A. The book,
Night Shift, is about the Christian mandate, the mission of the church and of the believer, which I see as a cross-cultural mission – always.
Much has been written about this mandate, but what seems to be missing in the available literature is stuff that makes this book unique I think. Here’s where the title comes in. What does the mission look like when it doesn’t look like what we usually think of as ministry or missions? When our work can’t be so obvious. Being less than obvious is hard to pull off in a globalized 24/7 media-saturated world. What that looks like is what I call the “night shift.”
When I was a boy, we used to sing the hymn “Work for the night is coming,” meaning there would come a time when it would be dark and difficult to work. (The hymn was written before electricity turned night into day.) When we sang that song, what we had in mind was Jesus coming back. We also talked about the “midnight hour” in the same way. I’ve long been struck by those metaphors.

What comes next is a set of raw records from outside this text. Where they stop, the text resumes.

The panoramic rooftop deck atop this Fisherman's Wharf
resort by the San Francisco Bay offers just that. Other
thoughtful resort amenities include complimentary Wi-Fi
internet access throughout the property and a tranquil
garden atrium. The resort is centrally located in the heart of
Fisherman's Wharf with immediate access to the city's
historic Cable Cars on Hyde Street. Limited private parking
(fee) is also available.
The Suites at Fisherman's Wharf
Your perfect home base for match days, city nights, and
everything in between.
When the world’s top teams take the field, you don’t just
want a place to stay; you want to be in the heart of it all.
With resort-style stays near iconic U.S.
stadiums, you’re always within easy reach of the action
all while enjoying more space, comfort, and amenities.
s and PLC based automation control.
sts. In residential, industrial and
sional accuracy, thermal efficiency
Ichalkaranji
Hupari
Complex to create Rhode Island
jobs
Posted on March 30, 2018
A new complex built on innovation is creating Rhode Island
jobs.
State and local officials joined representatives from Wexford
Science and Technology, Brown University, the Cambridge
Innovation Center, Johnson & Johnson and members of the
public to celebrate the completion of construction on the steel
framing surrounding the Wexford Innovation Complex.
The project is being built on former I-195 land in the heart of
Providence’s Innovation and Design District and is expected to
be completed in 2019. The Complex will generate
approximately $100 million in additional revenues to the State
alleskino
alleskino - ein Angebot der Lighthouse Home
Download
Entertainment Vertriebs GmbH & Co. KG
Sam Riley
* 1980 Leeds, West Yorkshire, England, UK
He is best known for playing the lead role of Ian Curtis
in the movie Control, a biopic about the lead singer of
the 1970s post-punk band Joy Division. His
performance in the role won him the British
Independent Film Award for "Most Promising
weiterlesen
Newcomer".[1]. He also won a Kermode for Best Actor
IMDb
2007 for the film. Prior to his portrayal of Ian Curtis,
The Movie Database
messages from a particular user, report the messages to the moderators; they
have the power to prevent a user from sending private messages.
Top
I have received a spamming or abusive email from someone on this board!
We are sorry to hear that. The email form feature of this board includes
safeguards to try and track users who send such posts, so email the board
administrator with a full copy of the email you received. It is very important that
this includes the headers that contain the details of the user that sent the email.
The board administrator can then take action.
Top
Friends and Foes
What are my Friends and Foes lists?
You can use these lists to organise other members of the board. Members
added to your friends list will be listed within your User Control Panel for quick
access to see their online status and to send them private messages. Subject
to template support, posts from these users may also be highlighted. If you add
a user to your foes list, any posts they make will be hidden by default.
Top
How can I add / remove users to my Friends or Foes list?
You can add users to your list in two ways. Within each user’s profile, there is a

Much of my work and the work of many other friends has been behind the scenes, shall we say, “in the dark.” For such work, “night shift” makes a great metaphor. I grew up in a town of shift workers. Outside my bedroom window growing up I could hear laborers arriving for what locals called the “hoot owl shift." In other places, the term “graveyard shift” is used in the same way. They were working the night shift long after everyone else had quit their daytime jobs and gone to bed.
In the end, I think that all believers have something to learn from the principles in this book, even those who don’t see themselves as working the night shift. If they don’t think the night shift applies to them, that is maybe because much of society is somehow beyond their missional scope, for most of those in need in our world today are in the dark, in the night, where night work is required if the job is going to get done.